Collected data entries
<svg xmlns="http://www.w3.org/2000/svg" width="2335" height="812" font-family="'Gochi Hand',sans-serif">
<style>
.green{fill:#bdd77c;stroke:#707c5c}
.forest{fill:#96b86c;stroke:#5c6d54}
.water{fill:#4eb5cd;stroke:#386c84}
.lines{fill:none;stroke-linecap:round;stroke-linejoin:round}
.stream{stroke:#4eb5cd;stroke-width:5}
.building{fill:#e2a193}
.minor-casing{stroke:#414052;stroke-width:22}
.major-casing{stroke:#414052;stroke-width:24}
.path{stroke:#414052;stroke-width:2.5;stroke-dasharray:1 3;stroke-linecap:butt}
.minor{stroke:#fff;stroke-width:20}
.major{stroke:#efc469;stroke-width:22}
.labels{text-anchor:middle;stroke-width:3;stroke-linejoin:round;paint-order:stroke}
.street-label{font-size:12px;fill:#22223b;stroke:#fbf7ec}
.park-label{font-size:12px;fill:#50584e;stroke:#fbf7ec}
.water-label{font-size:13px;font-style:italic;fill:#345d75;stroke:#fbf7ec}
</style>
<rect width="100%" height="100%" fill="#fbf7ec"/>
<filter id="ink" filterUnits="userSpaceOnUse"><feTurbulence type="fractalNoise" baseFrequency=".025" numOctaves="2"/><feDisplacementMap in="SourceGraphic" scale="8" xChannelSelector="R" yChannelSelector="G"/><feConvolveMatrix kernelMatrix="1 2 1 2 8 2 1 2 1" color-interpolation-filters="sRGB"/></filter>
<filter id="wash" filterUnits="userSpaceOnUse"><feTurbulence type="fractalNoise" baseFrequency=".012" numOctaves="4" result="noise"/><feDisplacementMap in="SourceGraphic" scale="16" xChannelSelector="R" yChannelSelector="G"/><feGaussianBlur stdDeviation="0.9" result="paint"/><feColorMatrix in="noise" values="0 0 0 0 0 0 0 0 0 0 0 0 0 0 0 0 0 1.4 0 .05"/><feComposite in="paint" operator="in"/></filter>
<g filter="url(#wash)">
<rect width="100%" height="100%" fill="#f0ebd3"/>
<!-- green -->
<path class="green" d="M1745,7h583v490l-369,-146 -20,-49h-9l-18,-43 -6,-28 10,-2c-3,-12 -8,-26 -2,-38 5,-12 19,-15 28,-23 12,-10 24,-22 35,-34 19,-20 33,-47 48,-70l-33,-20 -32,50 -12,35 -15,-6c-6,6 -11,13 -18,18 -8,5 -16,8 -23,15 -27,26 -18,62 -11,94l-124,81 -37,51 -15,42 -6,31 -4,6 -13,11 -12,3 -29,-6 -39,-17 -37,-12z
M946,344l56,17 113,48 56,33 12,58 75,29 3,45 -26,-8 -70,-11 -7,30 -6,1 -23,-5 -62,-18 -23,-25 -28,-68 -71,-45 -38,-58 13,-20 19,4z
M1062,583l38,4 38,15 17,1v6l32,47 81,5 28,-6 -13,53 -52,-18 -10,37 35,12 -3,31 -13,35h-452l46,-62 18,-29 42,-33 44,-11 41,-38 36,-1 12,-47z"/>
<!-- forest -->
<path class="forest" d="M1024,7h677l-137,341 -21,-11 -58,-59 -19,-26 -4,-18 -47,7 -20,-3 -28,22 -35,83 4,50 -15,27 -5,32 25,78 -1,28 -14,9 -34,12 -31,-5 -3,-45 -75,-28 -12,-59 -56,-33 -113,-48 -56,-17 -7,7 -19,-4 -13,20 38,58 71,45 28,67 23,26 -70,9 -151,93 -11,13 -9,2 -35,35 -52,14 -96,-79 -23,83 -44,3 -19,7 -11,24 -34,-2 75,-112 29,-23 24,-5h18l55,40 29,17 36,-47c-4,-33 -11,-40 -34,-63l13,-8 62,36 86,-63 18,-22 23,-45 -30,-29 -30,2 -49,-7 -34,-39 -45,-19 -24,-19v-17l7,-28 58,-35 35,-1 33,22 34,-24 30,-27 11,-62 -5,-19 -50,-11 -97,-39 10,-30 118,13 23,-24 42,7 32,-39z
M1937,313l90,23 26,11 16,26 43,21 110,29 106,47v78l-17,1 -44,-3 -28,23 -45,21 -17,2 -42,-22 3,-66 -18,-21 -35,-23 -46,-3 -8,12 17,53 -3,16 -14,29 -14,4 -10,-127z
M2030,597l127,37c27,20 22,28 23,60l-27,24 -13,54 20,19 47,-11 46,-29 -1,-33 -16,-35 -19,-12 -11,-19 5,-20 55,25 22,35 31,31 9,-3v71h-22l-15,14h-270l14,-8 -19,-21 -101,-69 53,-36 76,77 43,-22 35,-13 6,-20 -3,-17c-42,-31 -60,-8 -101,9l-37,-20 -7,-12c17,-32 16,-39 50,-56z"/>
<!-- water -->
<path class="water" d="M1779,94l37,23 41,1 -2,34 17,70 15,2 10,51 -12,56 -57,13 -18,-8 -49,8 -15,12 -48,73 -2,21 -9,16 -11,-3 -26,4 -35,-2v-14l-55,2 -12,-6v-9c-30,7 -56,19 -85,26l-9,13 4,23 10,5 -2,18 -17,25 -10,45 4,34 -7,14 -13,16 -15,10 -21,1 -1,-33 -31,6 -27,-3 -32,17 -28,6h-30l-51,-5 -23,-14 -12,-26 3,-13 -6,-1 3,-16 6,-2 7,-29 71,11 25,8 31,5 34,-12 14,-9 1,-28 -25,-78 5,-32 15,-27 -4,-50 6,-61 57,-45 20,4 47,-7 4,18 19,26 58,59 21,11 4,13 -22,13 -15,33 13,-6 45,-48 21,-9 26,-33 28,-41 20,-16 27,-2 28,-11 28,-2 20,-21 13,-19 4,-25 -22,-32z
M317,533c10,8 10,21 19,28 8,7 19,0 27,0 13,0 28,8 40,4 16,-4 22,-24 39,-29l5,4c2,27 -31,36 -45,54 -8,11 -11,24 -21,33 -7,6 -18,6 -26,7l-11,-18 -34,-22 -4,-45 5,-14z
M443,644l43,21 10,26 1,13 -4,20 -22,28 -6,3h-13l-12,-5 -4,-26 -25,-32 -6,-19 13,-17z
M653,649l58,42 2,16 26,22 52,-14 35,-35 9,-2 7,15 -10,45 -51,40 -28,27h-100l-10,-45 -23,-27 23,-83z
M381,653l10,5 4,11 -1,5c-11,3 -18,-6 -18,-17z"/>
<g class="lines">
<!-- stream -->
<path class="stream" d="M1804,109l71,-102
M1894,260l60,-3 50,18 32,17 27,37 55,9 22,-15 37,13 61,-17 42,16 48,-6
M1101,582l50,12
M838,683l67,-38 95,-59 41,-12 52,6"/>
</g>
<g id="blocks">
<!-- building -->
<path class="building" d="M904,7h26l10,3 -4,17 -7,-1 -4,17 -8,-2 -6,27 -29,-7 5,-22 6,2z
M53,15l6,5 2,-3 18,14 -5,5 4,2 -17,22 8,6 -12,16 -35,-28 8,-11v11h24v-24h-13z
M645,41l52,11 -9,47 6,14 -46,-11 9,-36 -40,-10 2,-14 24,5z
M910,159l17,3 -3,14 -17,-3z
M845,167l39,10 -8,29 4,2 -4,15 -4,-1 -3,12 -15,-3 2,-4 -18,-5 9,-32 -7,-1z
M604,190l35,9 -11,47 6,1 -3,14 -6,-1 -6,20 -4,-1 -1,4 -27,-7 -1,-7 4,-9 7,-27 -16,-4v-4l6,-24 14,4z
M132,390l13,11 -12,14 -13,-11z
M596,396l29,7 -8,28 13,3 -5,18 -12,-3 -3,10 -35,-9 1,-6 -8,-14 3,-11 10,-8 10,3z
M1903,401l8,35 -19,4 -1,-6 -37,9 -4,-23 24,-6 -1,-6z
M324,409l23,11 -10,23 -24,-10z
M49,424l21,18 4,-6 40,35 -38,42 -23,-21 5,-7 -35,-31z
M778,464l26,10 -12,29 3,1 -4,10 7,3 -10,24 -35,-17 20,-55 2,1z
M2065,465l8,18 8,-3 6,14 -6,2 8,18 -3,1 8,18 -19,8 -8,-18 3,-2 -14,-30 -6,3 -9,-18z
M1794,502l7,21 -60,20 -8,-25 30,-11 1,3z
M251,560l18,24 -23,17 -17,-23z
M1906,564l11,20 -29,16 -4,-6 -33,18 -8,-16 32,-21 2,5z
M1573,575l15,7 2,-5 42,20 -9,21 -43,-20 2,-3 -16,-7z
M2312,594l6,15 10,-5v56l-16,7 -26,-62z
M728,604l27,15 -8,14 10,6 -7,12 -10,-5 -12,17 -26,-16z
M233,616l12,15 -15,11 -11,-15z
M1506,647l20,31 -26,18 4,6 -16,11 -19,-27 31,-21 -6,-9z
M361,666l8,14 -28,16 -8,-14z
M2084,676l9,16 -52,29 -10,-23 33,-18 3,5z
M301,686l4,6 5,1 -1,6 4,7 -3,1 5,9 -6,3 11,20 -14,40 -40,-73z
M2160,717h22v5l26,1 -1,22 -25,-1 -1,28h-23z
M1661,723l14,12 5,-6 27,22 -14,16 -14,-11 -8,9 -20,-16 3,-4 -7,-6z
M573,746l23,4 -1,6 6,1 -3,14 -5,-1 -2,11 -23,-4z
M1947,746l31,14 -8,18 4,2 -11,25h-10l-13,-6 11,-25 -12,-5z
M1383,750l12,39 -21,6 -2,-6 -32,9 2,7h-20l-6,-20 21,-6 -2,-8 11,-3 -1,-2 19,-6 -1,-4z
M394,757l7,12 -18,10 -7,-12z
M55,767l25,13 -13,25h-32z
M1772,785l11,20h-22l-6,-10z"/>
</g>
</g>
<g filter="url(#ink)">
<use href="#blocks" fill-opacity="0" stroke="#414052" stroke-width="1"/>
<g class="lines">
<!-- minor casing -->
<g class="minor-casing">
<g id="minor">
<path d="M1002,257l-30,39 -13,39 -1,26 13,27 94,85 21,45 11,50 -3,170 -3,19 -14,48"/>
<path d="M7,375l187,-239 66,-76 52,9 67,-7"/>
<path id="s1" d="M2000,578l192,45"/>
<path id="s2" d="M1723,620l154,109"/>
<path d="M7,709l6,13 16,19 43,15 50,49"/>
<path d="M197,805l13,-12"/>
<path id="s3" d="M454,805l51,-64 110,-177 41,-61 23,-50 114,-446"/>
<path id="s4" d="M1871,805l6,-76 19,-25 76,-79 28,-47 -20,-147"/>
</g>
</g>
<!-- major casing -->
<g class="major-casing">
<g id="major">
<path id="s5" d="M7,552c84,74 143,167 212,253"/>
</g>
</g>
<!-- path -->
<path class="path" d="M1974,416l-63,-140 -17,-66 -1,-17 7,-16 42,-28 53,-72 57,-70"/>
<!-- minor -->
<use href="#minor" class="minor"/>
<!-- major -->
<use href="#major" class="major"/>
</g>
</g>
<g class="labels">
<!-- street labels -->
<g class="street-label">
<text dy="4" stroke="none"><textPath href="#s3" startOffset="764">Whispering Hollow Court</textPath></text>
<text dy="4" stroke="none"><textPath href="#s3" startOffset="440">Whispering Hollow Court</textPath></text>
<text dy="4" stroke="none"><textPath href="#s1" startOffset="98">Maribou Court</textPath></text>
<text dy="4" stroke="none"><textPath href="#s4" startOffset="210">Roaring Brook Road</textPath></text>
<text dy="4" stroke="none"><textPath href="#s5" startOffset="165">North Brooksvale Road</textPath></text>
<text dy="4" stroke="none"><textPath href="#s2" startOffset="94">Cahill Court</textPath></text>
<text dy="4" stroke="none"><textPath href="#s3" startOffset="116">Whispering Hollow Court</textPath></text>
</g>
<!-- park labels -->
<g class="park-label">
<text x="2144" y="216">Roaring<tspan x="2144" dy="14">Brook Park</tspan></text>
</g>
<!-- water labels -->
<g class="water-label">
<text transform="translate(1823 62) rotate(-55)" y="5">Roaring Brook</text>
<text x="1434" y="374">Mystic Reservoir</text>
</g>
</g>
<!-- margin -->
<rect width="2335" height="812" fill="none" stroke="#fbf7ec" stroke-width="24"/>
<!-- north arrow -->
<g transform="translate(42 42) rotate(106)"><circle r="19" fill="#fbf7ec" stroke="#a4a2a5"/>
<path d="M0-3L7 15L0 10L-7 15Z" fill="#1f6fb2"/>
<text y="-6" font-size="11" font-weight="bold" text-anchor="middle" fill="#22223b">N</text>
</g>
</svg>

[THE TASK] Reproduce every line of the records containing the string "type".

[ANSWER BOX]
<filter id="ink" filterUnits="userSpaceOnUse"><feTurbulence type="fractalNoise" baseFrequency=".025" numOctaves="2"/><feDisplacementMap in="SourceGraphic" scale="8" xChannelSelector="R" yChannelSelector="G"/><feConvolveMatrix kernelMatrix="1 2 1 2 8 2 1 2 1" color-interpolation-filters="sRGB"/></filter>
<filter id="wash" filterUnits="userSpaceOnUse"><feTurbulence type="fractalNoise" baseFrequency=".012" numOctaves="4" result="noise"/><feDisplacementMap in="SourceGraphic" scale="16" xChannelSelector="R" yChannelSelector="G"/><feGaussianBlur stdDeviation="0.9" result="paint"/><feColorMatrix in="noise" values="0 0 0 0 0 0 0 0 0 0 0 0 0 0 0 0 0 1.4 0 .05"/><feComposite in="paint" operator="in"/></filter>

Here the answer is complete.